My computer specifications are as follows:
GPU: GeForce GTX 570
Nvidia driver: 304.43
NVidia CUDA SDK: 4.2
OS: Ubuntu Linux 12.04 (x86_64), running X 11.0 with Gnome 3.4 as the shell
To illustrate this issue, oclReduction will fail for all instances of --n=[33-64] when --threads=128 (the default):
$ ./oclReduction --n=33 --threads=128
[oclReduction] starting...
./oclReduction Starting...
Reducing array of type int.
GeForce GTX 570
33 elements
128 threads (max)
1 blocks
Comparing against Host/C++ computation...
GPU result = 0
CPU result = 4861
FAILED
[oclReduction] test results...
FAILED
> exiting in 3 seconds: 3...2...1...done!

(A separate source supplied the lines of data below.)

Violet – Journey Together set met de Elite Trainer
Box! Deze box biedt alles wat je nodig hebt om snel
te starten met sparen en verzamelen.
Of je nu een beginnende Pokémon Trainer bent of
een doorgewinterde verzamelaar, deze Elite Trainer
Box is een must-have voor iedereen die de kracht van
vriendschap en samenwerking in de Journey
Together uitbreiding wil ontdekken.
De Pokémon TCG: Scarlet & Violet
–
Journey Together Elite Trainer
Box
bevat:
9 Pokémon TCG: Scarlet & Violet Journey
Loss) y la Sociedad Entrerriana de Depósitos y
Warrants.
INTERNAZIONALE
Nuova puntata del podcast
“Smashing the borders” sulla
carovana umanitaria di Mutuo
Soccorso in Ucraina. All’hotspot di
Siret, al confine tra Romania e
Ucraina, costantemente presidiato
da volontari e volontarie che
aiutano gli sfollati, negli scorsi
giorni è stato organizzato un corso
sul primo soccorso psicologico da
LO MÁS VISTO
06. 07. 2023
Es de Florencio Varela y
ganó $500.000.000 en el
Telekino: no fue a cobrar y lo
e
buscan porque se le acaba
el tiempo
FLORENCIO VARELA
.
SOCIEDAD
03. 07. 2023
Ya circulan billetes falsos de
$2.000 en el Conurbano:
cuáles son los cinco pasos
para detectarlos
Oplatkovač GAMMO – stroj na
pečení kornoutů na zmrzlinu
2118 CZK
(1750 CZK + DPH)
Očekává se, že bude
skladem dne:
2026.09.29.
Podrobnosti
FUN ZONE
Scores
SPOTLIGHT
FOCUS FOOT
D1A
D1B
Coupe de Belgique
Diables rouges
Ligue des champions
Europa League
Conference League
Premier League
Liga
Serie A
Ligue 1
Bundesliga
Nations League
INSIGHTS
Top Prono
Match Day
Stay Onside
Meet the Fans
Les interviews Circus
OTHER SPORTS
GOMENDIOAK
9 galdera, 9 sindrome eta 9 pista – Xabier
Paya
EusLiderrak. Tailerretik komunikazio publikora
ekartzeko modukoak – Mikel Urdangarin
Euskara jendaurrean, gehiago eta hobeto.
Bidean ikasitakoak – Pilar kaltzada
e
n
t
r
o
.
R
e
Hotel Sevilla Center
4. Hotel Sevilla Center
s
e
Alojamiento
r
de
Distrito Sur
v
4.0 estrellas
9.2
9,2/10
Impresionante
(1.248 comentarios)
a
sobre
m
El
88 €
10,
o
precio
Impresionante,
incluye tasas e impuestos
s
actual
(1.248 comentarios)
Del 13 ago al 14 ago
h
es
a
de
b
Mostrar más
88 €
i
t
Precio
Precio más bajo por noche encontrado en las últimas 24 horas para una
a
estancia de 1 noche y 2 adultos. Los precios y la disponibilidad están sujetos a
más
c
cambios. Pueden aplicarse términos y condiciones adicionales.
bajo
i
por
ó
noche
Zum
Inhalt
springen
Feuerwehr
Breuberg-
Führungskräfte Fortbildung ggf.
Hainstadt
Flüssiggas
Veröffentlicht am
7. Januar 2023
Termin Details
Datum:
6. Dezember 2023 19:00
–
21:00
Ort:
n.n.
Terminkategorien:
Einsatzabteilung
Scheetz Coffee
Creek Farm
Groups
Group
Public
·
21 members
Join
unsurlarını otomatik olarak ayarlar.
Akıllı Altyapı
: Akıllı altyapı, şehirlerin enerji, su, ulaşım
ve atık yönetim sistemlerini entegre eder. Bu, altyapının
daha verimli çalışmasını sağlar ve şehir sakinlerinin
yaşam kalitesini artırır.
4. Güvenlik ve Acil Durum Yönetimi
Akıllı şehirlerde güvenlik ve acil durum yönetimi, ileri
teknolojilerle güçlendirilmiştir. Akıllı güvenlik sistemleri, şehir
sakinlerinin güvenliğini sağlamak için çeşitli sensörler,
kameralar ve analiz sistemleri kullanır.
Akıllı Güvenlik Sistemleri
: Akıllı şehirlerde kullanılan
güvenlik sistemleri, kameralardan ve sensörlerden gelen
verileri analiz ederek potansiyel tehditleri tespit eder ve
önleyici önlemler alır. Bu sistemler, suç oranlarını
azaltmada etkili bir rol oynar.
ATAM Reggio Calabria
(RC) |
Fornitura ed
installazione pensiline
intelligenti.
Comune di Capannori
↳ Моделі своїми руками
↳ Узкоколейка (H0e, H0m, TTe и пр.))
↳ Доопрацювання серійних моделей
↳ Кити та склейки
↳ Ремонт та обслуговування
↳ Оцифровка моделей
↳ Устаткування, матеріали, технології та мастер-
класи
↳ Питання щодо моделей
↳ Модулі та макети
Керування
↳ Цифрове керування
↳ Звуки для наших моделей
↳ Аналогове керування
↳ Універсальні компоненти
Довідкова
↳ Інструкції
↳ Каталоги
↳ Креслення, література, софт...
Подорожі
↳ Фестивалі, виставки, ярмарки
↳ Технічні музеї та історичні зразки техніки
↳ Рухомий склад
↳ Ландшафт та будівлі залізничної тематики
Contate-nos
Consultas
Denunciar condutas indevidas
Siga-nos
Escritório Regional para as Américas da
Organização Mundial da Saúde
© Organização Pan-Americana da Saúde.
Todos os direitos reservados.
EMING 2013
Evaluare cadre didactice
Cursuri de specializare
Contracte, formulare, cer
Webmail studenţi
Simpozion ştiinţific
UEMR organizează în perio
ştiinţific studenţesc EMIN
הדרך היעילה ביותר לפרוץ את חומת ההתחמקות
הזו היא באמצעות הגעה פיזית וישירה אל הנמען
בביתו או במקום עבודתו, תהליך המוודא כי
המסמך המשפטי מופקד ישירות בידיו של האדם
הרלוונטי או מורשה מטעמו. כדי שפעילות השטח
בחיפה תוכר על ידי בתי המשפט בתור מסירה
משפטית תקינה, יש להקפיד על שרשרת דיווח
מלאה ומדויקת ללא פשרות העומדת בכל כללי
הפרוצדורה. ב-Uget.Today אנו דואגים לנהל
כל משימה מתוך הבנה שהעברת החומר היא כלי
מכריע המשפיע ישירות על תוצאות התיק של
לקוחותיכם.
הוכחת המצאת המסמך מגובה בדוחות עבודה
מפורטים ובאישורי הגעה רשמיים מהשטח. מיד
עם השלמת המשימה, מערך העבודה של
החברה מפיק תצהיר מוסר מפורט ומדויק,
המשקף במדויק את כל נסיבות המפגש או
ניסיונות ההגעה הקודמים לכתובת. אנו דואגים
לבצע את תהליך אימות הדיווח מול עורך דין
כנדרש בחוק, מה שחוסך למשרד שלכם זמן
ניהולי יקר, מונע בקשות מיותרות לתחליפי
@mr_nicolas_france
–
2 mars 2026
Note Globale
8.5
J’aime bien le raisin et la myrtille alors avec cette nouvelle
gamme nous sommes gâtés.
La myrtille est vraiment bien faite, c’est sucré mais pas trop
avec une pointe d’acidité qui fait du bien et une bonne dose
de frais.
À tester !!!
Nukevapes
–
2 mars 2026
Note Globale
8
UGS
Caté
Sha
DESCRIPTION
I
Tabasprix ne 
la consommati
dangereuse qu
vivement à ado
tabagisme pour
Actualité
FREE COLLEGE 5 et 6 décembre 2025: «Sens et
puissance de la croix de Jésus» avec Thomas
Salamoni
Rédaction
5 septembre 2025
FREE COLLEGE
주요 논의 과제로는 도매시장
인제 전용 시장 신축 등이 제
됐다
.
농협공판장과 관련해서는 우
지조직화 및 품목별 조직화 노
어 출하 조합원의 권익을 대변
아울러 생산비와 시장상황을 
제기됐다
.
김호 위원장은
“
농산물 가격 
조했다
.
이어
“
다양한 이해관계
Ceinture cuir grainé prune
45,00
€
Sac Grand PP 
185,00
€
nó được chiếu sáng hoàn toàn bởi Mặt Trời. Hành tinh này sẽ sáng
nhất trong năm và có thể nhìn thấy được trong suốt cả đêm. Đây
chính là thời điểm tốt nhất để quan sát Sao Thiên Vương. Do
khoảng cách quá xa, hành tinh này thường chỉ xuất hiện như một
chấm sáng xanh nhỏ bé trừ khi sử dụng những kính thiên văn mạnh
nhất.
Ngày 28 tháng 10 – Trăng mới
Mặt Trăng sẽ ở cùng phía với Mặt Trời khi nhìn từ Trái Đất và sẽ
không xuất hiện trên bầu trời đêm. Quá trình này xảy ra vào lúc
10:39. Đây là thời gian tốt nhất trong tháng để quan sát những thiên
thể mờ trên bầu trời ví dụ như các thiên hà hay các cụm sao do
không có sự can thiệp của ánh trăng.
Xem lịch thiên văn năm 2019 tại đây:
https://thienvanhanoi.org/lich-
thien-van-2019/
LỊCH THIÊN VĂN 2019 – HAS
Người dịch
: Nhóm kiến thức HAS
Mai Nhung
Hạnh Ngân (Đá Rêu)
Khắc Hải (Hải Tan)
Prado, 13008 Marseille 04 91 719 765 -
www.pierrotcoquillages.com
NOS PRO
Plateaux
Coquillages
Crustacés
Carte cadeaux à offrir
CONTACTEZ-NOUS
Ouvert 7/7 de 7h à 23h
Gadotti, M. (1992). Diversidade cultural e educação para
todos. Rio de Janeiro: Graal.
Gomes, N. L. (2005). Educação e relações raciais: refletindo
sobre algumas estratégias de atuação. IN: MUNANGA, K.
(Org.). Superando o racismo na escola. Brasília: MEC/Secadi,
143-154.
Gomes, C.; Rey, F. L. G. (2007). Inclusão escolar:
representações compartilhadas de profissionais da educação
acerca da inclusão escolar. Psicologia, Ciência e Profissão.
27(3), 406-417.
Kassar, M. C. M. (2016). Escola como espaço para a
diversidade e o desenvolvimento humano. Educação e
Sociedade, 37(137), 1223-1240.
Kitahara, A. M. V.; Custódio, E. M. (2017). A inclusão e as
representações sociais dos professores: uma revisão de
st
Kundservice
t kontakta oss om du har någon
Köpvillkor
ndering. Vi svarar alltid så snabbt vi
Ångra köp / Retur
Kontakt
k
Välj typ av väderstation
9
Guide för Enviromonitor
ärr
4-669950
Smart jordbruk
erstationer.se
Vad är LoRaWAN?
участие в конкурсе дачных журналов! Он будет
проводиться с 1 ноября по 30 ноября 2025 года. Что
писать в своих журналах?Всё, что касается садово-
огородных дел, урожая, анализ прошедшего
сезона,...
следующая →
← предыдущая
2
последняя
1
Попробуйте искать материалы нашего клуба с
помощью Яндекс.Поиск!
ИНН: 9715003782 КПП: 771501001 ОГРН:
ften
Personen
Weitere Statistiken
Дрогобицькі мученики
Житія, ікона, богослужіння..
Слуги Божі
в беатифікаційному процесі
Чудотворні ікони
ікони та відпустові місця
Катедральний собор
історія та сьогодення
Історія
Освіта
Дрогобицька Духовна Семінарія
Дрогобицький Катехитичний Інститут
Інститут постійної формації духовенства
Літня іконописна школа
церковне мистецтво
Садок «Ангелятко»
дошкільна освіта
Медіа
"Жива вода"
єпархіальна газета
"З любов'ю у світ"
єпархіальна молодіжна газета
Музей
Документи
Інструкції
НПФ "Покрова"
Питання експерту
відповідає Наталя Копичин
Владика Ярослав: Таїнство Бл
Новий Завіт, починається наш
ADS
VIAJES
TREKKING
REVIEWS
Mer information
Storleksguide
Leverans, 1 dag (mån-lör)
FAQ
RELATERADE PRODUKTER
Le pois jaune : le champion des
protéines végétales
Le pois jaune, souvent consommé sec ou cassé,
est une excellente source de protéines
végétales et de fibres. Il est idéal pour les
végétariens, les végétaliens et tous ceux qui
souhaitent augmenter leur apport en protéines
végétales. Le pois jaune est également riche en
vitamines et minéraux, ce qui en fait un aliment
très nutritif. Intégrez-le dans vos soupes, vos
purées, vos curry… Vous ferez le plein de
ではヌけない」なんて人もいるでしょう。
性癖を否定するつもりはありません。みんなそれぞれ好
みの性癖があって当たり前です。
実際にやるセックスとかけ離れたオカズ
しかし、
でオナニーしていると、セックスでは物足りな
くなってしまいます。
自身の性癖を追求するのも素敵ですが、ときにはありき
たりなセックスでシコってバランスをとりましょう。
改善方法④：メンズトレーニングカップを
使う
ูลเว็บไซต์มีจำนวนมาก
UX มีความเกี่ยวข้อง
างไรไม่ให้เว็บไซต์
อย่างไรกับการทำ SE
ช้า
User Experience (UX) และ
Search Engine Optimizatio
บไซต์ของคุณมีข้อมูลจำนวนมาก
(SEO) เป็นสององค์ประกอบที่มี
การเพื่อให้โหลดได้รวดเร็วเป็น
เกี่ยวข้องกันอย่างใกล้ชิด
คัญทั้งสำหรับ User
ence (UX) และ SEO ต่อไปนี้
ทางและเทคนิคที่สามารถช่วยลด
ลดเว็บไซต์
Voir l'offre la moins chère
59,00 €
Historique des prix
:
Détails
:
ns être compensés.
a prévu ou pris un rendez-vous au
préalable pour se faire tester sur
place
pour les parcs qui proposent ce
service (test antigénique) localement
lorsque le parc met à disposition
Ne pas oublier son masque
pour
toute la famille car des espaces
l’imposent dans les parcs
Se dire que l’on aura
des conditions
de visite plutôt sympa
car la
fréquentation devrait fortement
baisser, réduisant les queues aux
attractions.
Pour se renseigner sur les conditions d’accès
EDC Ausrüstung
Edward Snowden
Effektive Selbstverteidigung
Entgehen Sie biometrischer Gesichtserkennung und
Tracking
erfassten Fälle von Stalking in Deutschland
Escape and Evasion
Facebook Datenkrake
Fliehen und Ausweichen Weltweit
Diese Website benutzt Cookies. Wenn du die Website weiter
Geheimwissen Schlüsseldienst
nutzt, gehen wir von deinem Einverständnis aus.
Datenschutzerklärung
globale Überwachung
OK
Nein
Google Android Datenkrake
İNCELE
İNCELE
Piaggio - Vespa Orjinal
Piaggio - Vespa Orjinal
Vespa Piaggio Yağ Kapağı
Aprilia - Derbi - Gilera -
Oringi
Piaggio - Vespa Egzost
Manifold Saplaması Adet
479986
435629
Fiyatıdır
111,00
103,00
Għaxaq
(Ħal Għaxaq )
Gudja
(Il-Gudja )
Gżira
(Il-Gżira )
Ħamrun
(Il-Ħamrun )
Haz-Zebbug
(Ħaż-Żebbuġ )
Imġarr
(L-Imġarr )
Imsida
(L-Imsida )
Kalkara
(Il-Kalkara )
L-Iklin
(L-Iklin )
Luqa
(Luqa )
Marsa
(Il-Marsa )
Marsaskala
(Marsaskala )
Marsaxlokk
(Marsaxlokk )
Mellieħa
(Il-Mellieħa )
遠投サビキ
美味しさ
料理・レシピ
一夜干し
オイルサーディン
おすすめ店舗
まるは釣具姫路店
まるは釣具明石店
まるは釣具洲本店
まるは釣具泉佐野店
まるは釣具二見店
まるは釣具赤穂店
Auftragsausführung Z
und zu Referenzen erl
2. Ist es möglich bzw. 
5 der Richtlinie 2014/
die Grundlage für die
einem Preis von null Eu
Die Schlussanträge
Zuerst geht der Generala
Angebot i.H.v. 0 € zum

I haven’t done an exhaustive test, but so far I’ve found oclReduction fails under these conditions (n = number of elements, t = number of threads):
t: 16: n: [1024-2016] fails
t: 32, n: [33-*) fails
t: 64, n: [33-64] fails, [1025-1920] fails
t: 128, n: [33-64] fails
t: 256, n: [33-64] fails
t: 512, n: [33-64] fails
The failures on non-powers of two are not that unexpected (considering the example code explicitly states it assumes the input is a power of two); however oclReduction frequently works correctly for non-power-of-two input sizes. Why oclReduction frequently fails for n=64 and why it always fails for --n > 32 for --threads=32 threads is quite interesting.
I’ve tried turning on the --cpufinal option with various values of --cputhresh=X (this instructs the program to compute the sum for the last X-blocks on the CPU, rather than the GPU), but this does not appear to change the results. For example, doing
./oclReduction --threads=128 --n=64 --cpufinal --cputhresh=1
should force the entire computation to be done on the CPU (as there will be only one block, n < threads), but the computation still fails.
I think the issue resides in the computation of the number of blocks and threads (getNumBlocksAndThreads, oclReduction.cpp:208); however, I’m not sure how to fix it.
Can anyone else confirm similar issues? Are there any known fixes/patches?
Regards,
Brian